SOURCE DATA ->
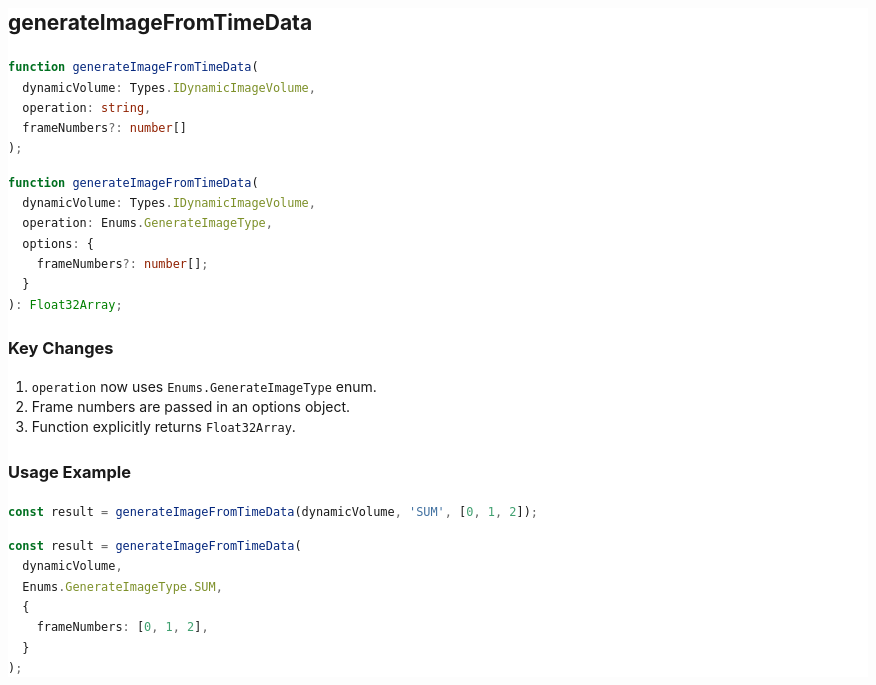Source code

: </TabItem>
</Tabs>

## generateImageFromTimeData

<Tabs>
<TabItem value="Before" label="Before 📦 " default>

```typescript
function generateImageFromTimeData(
  dynamicVolume: Types.IDynamicImageVolume,
  operation: string,
  frameNumbers?: number[]
);
```

</TabItem>
<TabItem value="After" label="After 🚀">

```typescript
function generateImageFromTimeData(
  dynamicVolume: Types.IDynamicImageVolume,
  operation: Enums.GenerateImageType,
  options: {
    frameNumbers?: number[];
  }
): Float32Array;
```

</TabItem>
</Tabs>

### Key Changes

1. `operation` now uses `Enums.GenerateImageType` enum.
2. Frame numbers are passed in an options object.
3. Function explicitly returns `Float32Array`.

### Usage Example

<Tabs>
<TabItem value="Before" label="Before 📦 " default>

```typescript
const result = generateImageFromTimeData(dynamicVolume, 'SUM', [0, 1, 2]);
```

</TabItem>
<TabItem value="After" label="After 🚀">

```typescript
const result = generateImageFromTimeData(
  dynamicVolume,
  Enums.GenerateImageType.SUM,
  {
    frameNumbers: [0, 1, 2],
  }
);
```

ACTION ITEM -> If a line in the material above contains the word "Enums", it counts; give only the number of such lines.

EXERCISE SOLUTION -> 3